Documento de origem
┏━━
Tribunal da Função Pública: 13 de Dezembro de 2007, Sundholm/Comissão (F‑42/06, n.os 39 a 41); 10 de Novembro de 2009, N/Parlamento (F‑71/08, n.os 54 a 60)

5.      A ficha de descrição de um lugar não pode, enquanto tal, ser considerada um documento que fixa os objectivos de um funcionário para efeitos da sua avaliação, uma vez que estas duas categorias de documentos têm objectos e características diferentes. Com efeito, o facto de um funcionário ter conhecimento das tarefas que lhe são confiadas não implica de modo nenhum que lhe tenham sido correctamente fixados objectivos relacionados com essas tarefas.

Do mesmo modo, a actualização dos objectivos de um funcionário num sistema informático de gestão do pessoal não pode valer como fixação formal de objectivos, dado que essa inscrição informática não pode substituir um diálogo formal entre o avaliador e o titular do lugar.

Por último, a auto‑avaliação do funcionário não revela que este tenha conhecimento das tarefas e dos objectivos que lhe são atribuídos. Na realidade, a fixação de objectivos é da responsabilidade do avaliador e, para efeitos de objectividade da avaliação e de igualdade de tratamento entre os funcionários, importa assegurar uma separação entre as funções do avaliador e as do avaliado.

(cf. n.os 88 a 90)

Ver:

Tribunal de Primeira Instância: 28 de Novembro de 2007, Vounakis/Comissão (T‑214/05, n.° 43); Skareby/Comissão (já referido, n.° 83)

Tribunal da Função Pública: N/Parlamento (já referido, n.° 57)
┗━━
Tarefa indicada 1
Segundo o documento, a quem cabe a responsabilidade pela fixação de objectivos?
As linhas abaixo não têm qualquer relação com o documento.

Linhas de entrada
┏━━
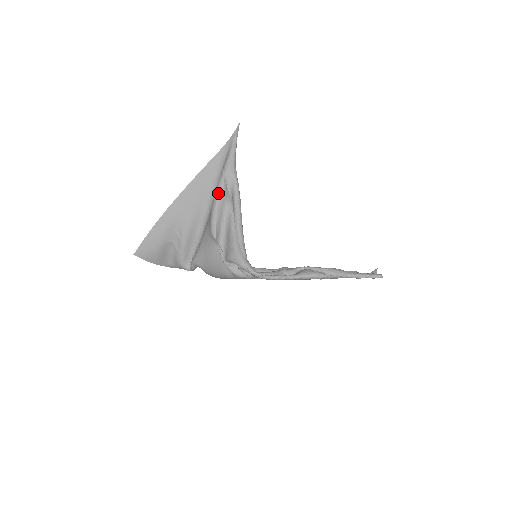
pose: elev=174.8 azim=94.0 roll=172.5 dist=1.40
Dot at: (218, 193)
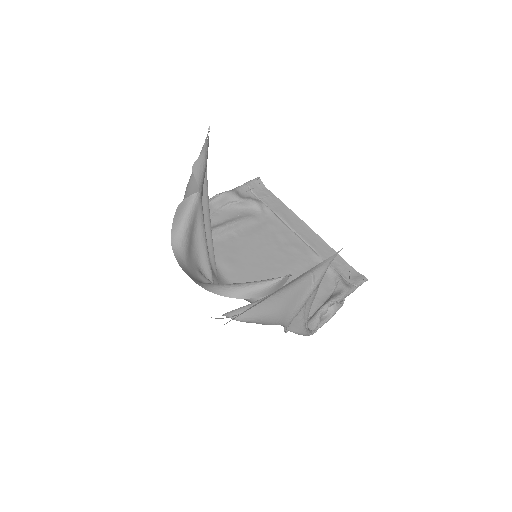
Dot at: occluded
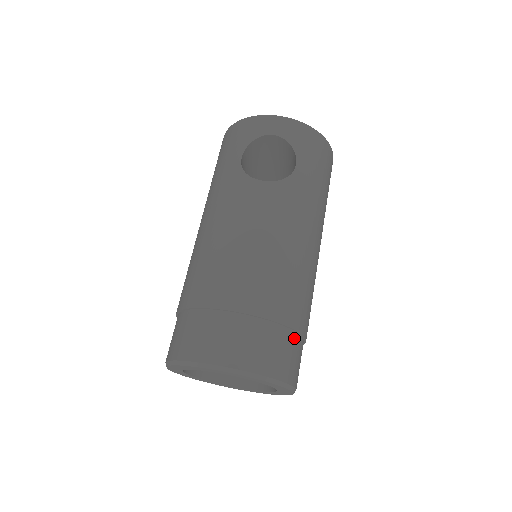
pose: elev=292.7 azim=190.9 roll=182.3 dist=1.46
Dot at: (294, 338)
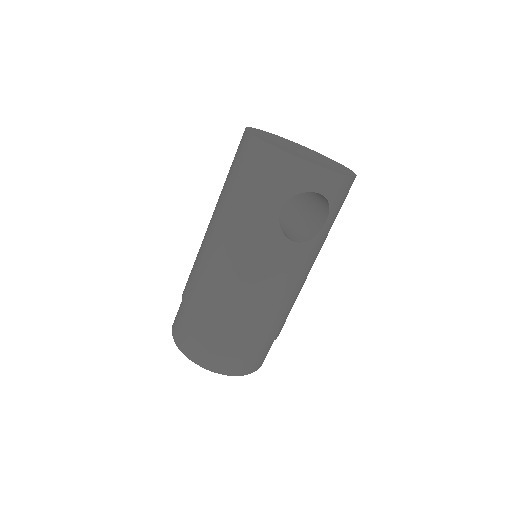
Dot at: occluded
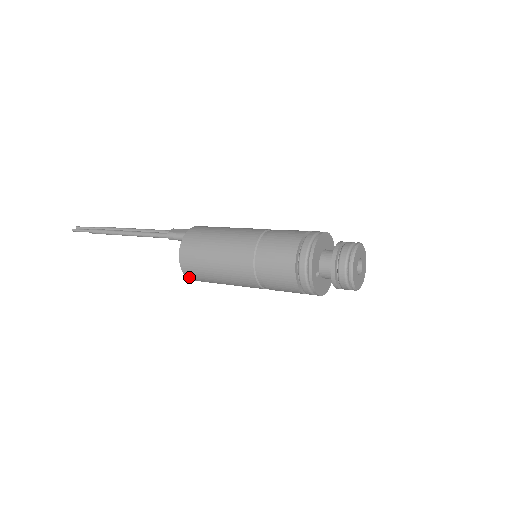
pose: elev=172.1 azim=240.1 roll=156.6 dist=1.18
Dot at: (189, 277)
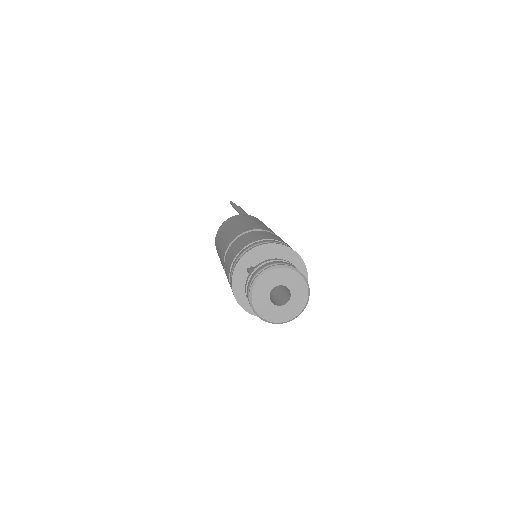
Dot at: occluded
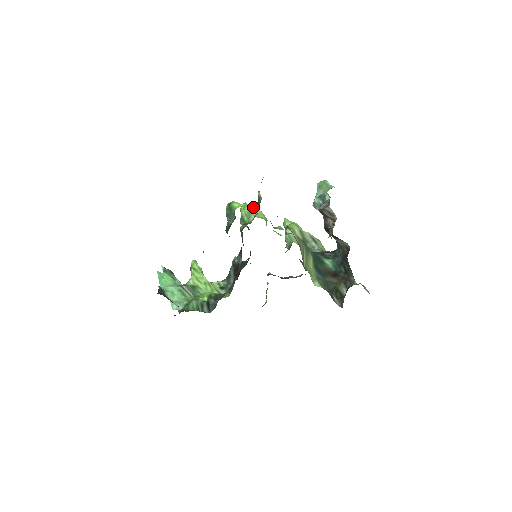
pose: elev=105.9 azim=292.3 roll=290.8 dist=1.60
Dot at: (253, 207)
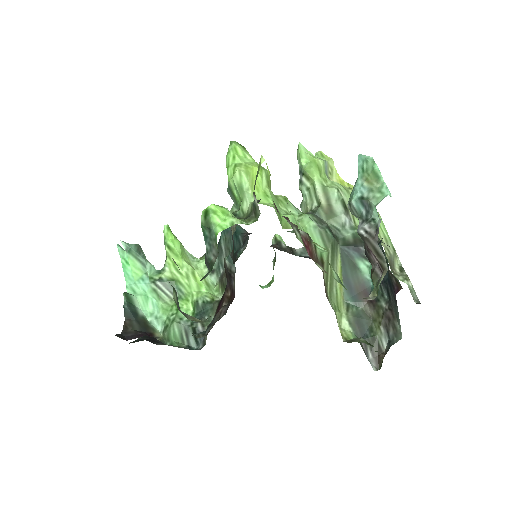
Dot at: (247, 171)
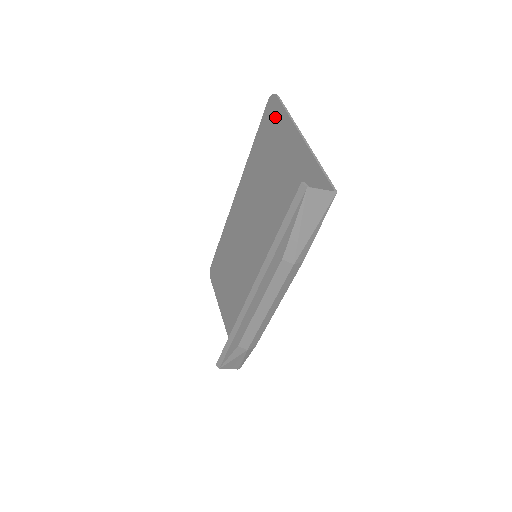
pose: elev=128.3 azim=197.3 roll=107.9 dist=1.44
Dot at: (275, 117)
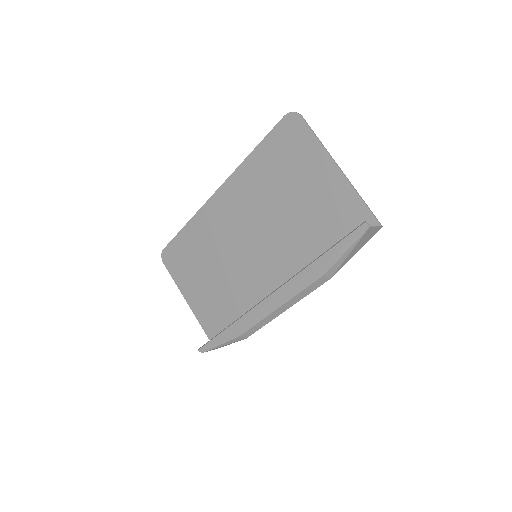
Dot at: (297, 136)
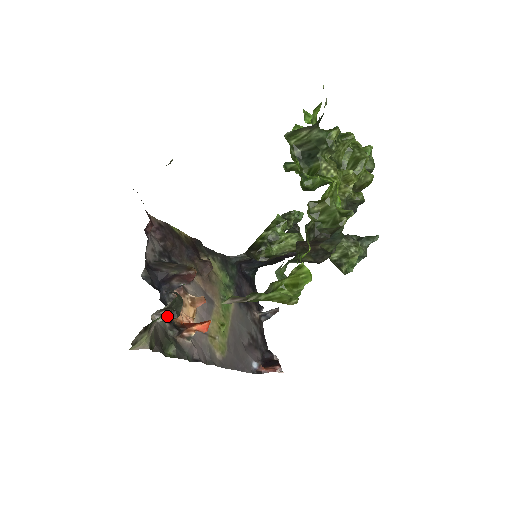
┗━━
Tarefa indicada 2
Transcreva as linhas de entrada desde a linha que contém "pose: elev=292.7 azim=190.9" até ao fim dessas linhas, inclusive, deixando as imagens de fora.

Resposta esperada 1
Ao avaliador.

Resposta esperada 2
pose: elev=292.7 azim=190.9 roll=182.3 dist=1.46
Dot at: (294, 338)
Dot at: occluded
pose: elev=172.1 azim=240.1 roll=156.6 dist=1.18
Dot at: (189, 277)
Dot at: occluded
pose: elev=105.9 azim=292.3 roll=290.8 dist=1.60
Dot at: (253, 207)
Dot at: (247, 171)
pose: elev=128.3 azim=197.3 roll=107.9 dist=1.44
Dot at: (275, 117)
Dot at: (297, 136)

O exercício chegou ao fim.